The Next Interface Is Not This One

The streaming story’s clearest contribution to thinking about AI is this: the first winning interface is rarely the form a technology takes when it actually reshapes behaviour.

DVD-by-mail was not a primitive version of streaming. It was a genuinely distinct product that solved a genuinely distinct problem. Its success built the infrastructure, the subscriber base, the recommendation capability, and the consumer relationship that streaming later inherited. When streaming matured, it was not starting fresh.

The chat interface for AI may follow the same path. Not a degraded form of what comes next, but a distinct product that is building real familiarity with AI assistance, establishing which tasks AI handles reliably, and creating the institutional momentum the next form will inherit. When ambient, workflow-integrated AI matures, it will not start fresh either.

What that next form looks like is genuinely uncertain. The most plausible direction, watching what is already happening at the edges of developer tooling and enterprise software integration, looks more like the connected TV than like the current chat window: present in the environment where work already happens, requiring no mode switch to access, able to see context without being explicitly given it. That is the couch equivalent. That is where the behaviour becomes ambient rather than deliberate.

That shift, when it comes, will feel sudden to anyone not watching the checklist close. It will feel like an obvious continuation to anyone who was.

Organisations that dismissed streaming in 2008 on the grounds that it was genuinely not yet reliable for most of what their customers wanted were making an accurate near-term assessment. They were wrong about the pace at which the checklist would close and wrong about what their cost structure could absorb once it did.

The internet did not change how people watch things when streaming launched. It changed how people watch things when the stream reliably reached the couch. The question worth asking now is what AI’s couch is, and how far away it actually is.

Further Reading

  • Netflix 2008 Annual Report (SEC EDGAR). Primary source on the first-sale doctrine problem and why DVD and streaming remained complementary for longer than the retrospective accounts suggest.
  • Netflix 2010 Form 10-K. The clearest primary evidence of the viewing crossover, when a majority of subscribers were watching more through streaming than DVD.
  • Netflix October 24, 2011 Shareholder Letter.
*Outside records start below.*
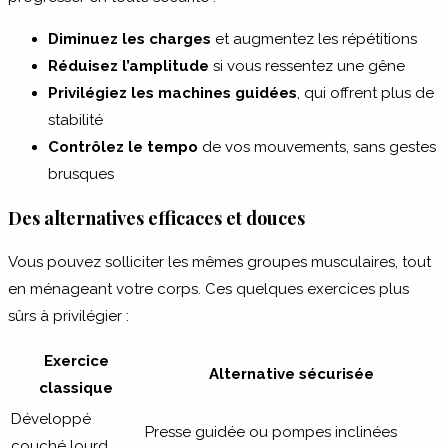
Diminuez les charges
et augmentez les répétitions
Réduisez l’amplitude
si vous ressentez une gêne
Privilégiez les machines guidées
, qui offrent plus de
stabilité
Contrôlez le tempo
de vos mouvements, sans gestes
brusques
Des alternatives efficaces et douces
Vous pouvez solliciter les mêmes groupes musculaires, tout
en ménageant votre corps. Ces quelques exercices plus
sûrs à privilégier :
Exercice
Alternative sécurisée
classique
Développé
Presse guidée ou pompes inclinées
couché lourd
Essential for understanding the Qwikster pricing and brand shock, hybrid economics, and why usage growth and managerial calm did not move together.
  • Pew Research Center, Home Broadband Adoption Reports (2007, 2010, 2013). The most reliable independent baseline on household connectivity readiness through the transition.
  • Sandvine Global Internet Phenomena Report, Spring and Fall 2011. The clearest evidence that streaming had become a defining feature of how the internet itself was being used, with Netflix at 29.7 percent of North American peak downstream traffic in spring and 32.7 percent by fall.
  • Leichtman Research Group, Connected TV Report (2014). The best compact source on the connected-TV penetration timeline that tracks the behavioural hinge more accurately than raw broadband figures.

Postscript

After this went live, Joe Lazar pushed back on LinkedIn that the streaming end state was fragmentation, not a single Netflix win. Households now run five to seven subscriptions whose combined cost approaches cable, and AI is already there. I currently run Claude, ChatGPT, and Copilot subscriptions concurrently, plus API access to several other models. He is right that the outcome reorganised cost without consolidating it. I still call Netflix the out-and-out winner. They built the substrate, defined the model, and forced every traditional studio onto streaming-native economics. Disney+ has reached profitability. The rest are mostly also-rans now being absorbed by the consolidation already discussed above. Either way, the companies that failed to adapt died. Substrate transitions reshape who pays for what. They do not always reduce the bill.